The New York Times says the split verdict "brought to a muddled close a prosecution that represented one of Washington's most ambitious attempts to use criminal law as a weapon against a horrific act of international terror". It questions whether any trial could have ever produced a result that would have fully satisfied the relatives of those who died. "The verdicts left open broader questions about whether the rules of courtroom combat, with strict standards of evidence, are adequate in the face of brutal acts of terror. "Such attacks are devised by the perpetrators to make it difficult, if not impossible, to detect who is responsible, and frustrate the criminal justice process," the paper says.
The Lebanese paper, Al-Safir sees the verdict as only causing
more problems. The court "issued a political verdict ... which neither
condemned nor exonerated Libya and so will not contribute to getting the
sanctions imposed on Libya lifted immediately. "Rather it will subject
it to even more disputes, especially regarding
compensation to families of the Lockerbie victims."

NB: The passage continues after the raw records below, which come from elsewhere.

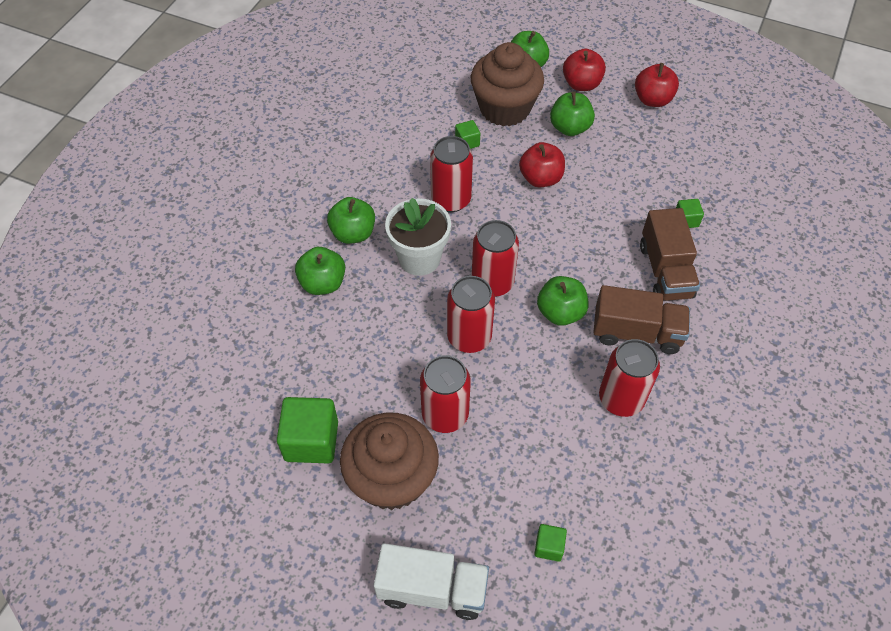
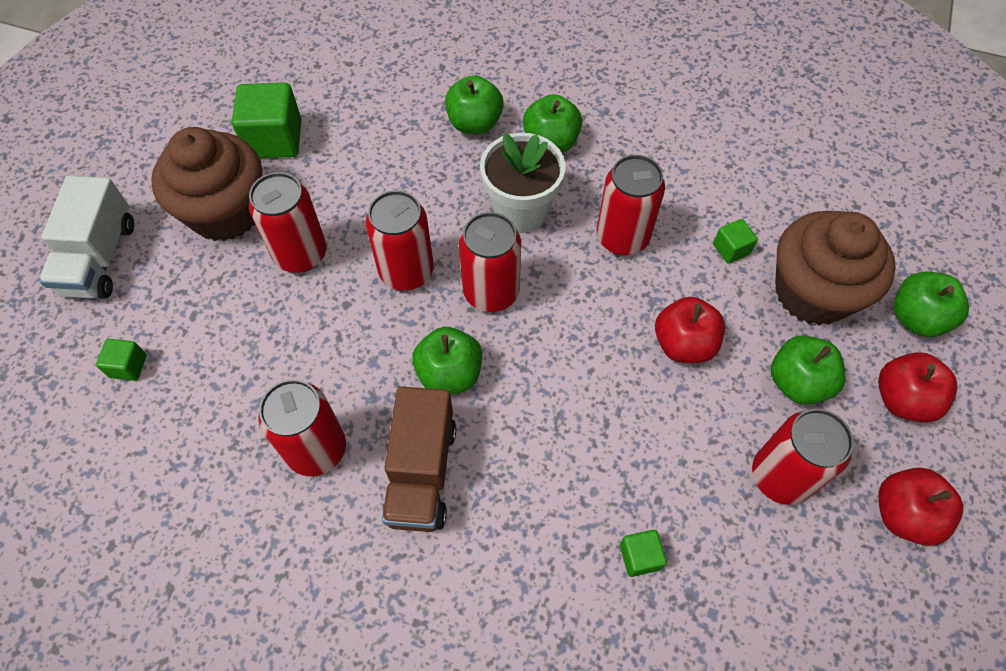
camera: 85 degrees right, 5 degrees up
brown truck [640,208,700,301] -> none
none -> red can [752,409,854,505]

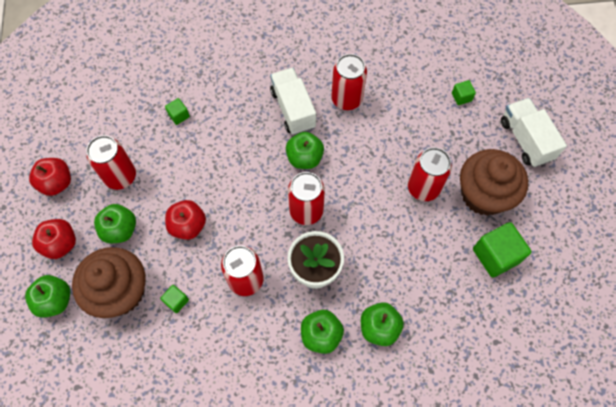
camera: 155 degrees right, 5 degrees up
red can [366,190,434,291] -> none
brown truck [382,386,456,532] -> white truck [270,68,316,135]

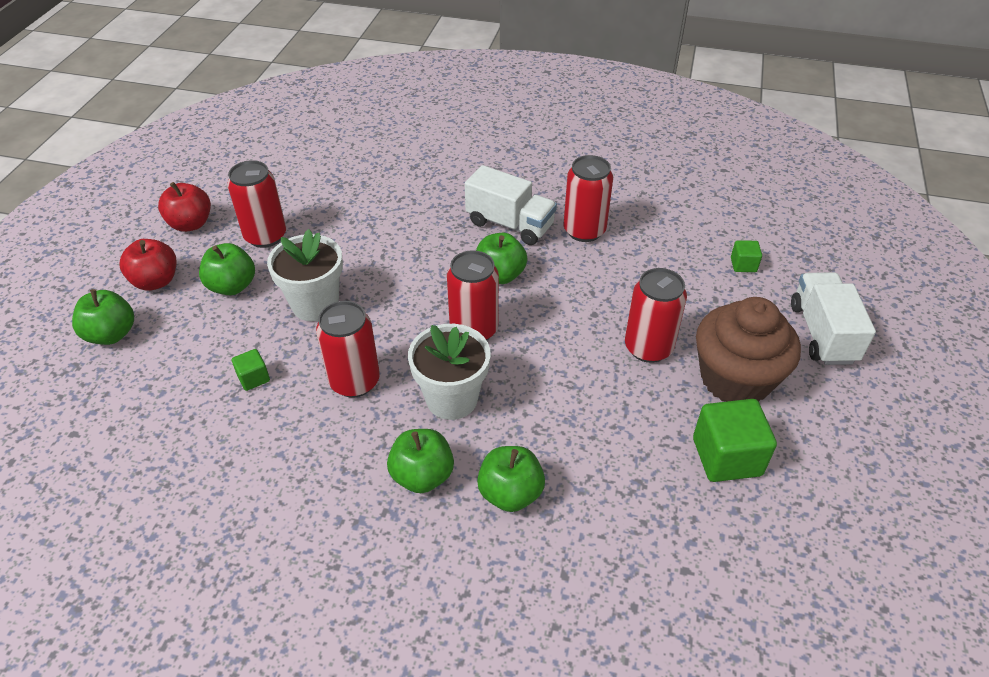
camera: 20 degrees right, 20 degrees down
brown cupcake [72,247,146,318] -> none
green cube [165,98,190,125] -> none
red apple [165,200,206,240] -> white flower pot [267,229,343,321]
white truck [270,68,316,135] -> white truck turned 120 degrees clockwise [465,165,557,245]

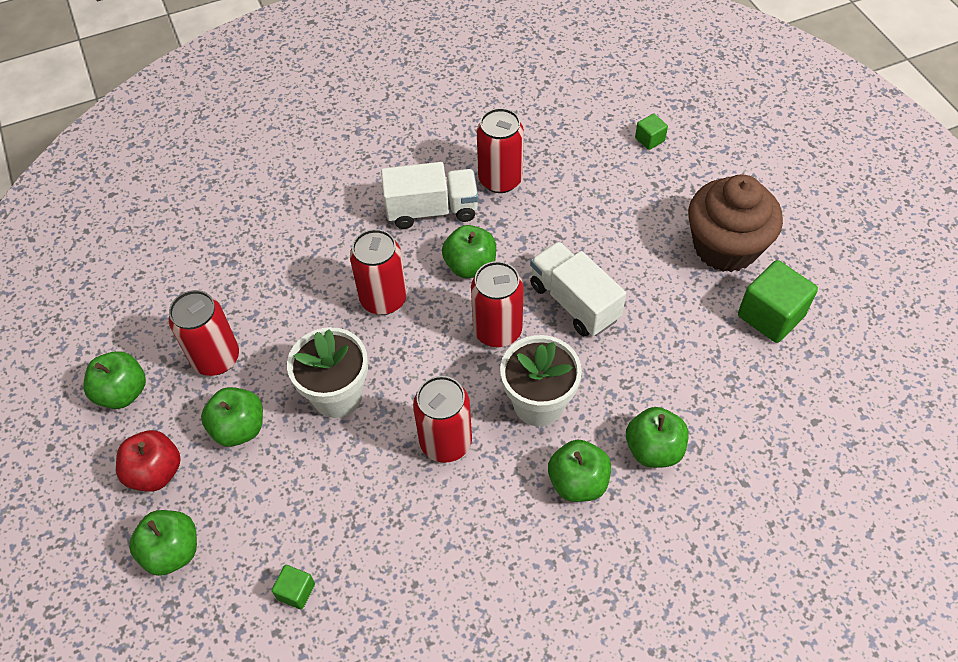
camera: 35 degrees left, 10 degrees up
red apple [158,182,211,232] -> green apple [83,351,146,409]
green cube [232,349,270,391] -> green cube moved to [272,565,315,609]
red can [625,268,687,363] -> red can moved to [350,229,407,315]
white truck [791,272,876,365] -> white truck moved to [530,241,626,336]

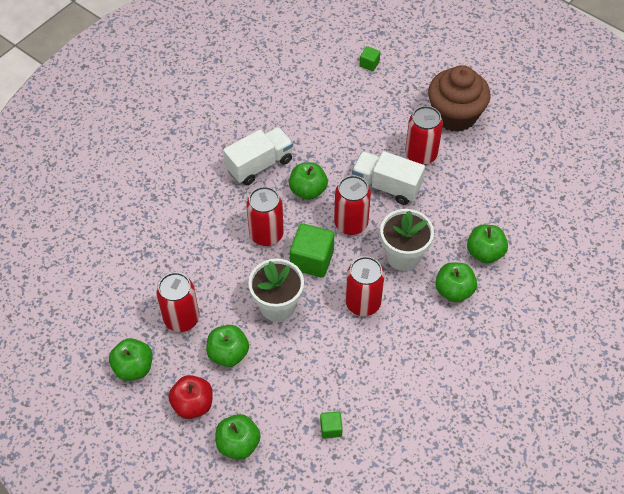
camera: 30 degrees left, 0 degrees up
red can [477,108,524,193] -> red can moved to [405,106,443,165]
green cube [738,260,818,343] -> green cube moved to [290,223,334,278]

Qatar's Gulf Times agrees: "The fallout from the Lockerbie bombing will continue to trouble international relations for a long time to come."
Dubai's Gulf News has strong words for Washington and London. The verdict "raises the question of how it is possible for two of the mos advanced security and investigation forces in the world, the US and the UK, to be so right in the case of one person and so wrong with the other. "Both America and Britain prejudged the issue and convinced the world of the guilt of the two Libyans, thus enabling a decade of sanctions to be imposed on Libya."
The London-based Arabic daily, Al-Sharq al-Aswat argues that it is "Libya's right to expect that this crisis will be consigned to the past. "Washington and London... must respond to the Libyan initiative announcing it will respect the verdict and help to close this chapter."
The Glasgow Herald in Scotland is pessimistic about the prospects
for further investigations into the case. "Circumstantial evidence against
one man after a decade of police investigation makes it unlikely that further
inquiries will result in more prosecutions. "Of course, the case must be
left open because of the unresolved issue of
the guilt of others, but it is simply not sensible to require active investigations to continue."
And the Herald argues that there are tensions between London and Washington as to the next steps. "Mr Bush is intent on pursuing a hard line against Libya, at least for the moment, but [the British Foreign Secretary Robin Cook's] supportive noises do nothing to hide the desire of the British government to get back to more normal relations with Libya,", the paper says.
"We profoundly hope the victims' families are comforted by the verdict, but they surely cannot be entirely convinced or satisfied by it," says The Independent of London. "Manifestly, a single Libyan intelligence officer did not carry out this elaborate crime on his own," the paper points out. "The automatic assumption is that he was acting on behalf of his government, and therefore of Colonel Gaddafi." The Libyan Government, the paper adds, "should... provide a full account of its role in the atrocity". "The full truth of Lockerbie has yet to emerge," the Independent says. "A realist would concede that it is less likely to do so with every year that passes. But the effort to discover that truth must continue."
The paper urges that that once the appeal against the life sentence has been heard, "our government should set up a full public inquiry. History and above all the relatives deserve no less".
Another London paper, The Times, disagrees. It finds it "hard to see how such an inquiry would serve further purpose". The forensic analysis of the trial, the obligation on witnesses and exacting investigation would be unlikely to be bettered. Camp Zeist has told us all we may ever know about this barbarity," the paper says.
Die Welt of Germany has less faith in the Scottish judicial process, saying that the judges "clearly aimed at a compromise solution - one guilty, one acquitted". "How should we now deal with Libya?" the paper asks. It believes that gradual international rehabilitation might be the right answer, because "it would keep the Libyan ruler under control". "Gaddafi is not mad," Die Welt argues. "He's looking for a way out. That's where he differs from Saddam Hussein or Slobodan Milosevic."
Austria's Der Standard thinks that rehabilitation will come. "While Washington insists that Libya must accept responsibility for the tragedy", other Western countries will probably choose a more diplomatic way of responding to Libya's demand. "They will opt for normalisation," Der Standard concludes.